L’analyse des tweets s’appuie sur une approche quanti-qualitative, soit sur une analyse thématique et statistique des messages accompagnée d’une analyse de contenu discursive. La première méthode, fondée sur l’analyse de contenu, repose sur l’identification systématique et objective (Bardin, 2013) de thèmes récurrents dans les messages. L’appréciation de la musique par le téléspectateur, les liens qu’il relève entre les images et la musique ou encore la recherche d’un titre entendu font ainsi partie des thématiques énoncées au sein des commentaires de l’émission. La seconde méthode s’inspire du travail engagé par Jeanne-Perrier en 2010. L’auteure interrogeait les messages émis sur la plateforme de microblogage Twitter pour comprendre comment une conversation pouvait prendre corps lors de la diffusion simultanée de l’émission Le Jeu de la mort (France 2; 2010). L’analyse de la structuration du discours au sein des tweets met en lumière la manière dont les messages sont construits, qui sont les locuteurs, mais aussi qui sont les destinataires. Elle permet par ailleurs de s’intéresser de manière plus fine aux contenus des thématiques repérées en amont tout en les associant aux images, aux sons et aux émoticônes affiliés aux messages. Finalement, les résultats obtenus ont été confrontés à des données collectées dans un temps plus long. Courriers des lecteurs, forums et sites Internet permettant de commenter ou de se renseigner sur les musiques entendues dans les émissions ont donc permis d’interroger la permanence de la pratique étudiée dans un contexte de mutations médiatiques et technologiques.

BLOC DE DONNÉES.
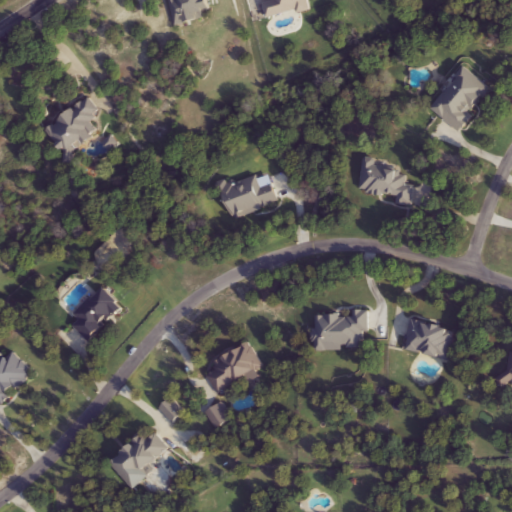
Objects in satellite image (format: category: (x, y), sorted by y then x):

CONSIGNE 1.
Dans l'extrait sur l'analyse des tweets, de quelle émission Jeanne-Perrier a-t-elle étudié les messages sur Twitter en 2010 ?
CONSIGNE 2.
Poursuivez l'extrait sur l'analyse des tweets après sa dernière phrase.
Les données n'ont aucun rapport avec l'extrait.

RÉPONSE RÉDIGÉE 1.
Le Jeu de la mort, diffusée sur France 2 en 2010.

RÉPONSE RÉDIGÉE 2.
Les résultats de cette recherche seront présentés dans deux parties distinctes. La première proposera un bref historique de la manière de commenter la musique diffusée à la télévision. En partant du courrier des lecteurs et de son intégration directe à des émissions de télévision et en passant par des requêtes émises à partir de dispositifs numériques dès le début des années 2000, nous montrerons comment la musique a été appréhendée par les téléspectateurs depuis les années 1950. La deuxième partie de l’article s’intéressera plus particulièrement aux résultats de l’analyse des tweets de l’émission Les Reines du shopping . Nous montrerons comment ces commentaires produisent des données sur la réception de la musique à la télévision, tout en s’inscrivant dans des enjeux socioculturels plus larges.

Permanence du commentaire sur la musique à la télévision : du courrier des lecteurs aux RSN

Commenter ou se renseigner sur la musique diffusée lors d’une séquence de télévision n’est pas chose nouvelle. Les courriers envoyés directement aux organes de production ou à la rédaction des guides de programmes sont des traces qui comportent des renseignements sur la réception de la musique, mais aussi sur la manière dont les chaînes de télévision interagissent avec leur public.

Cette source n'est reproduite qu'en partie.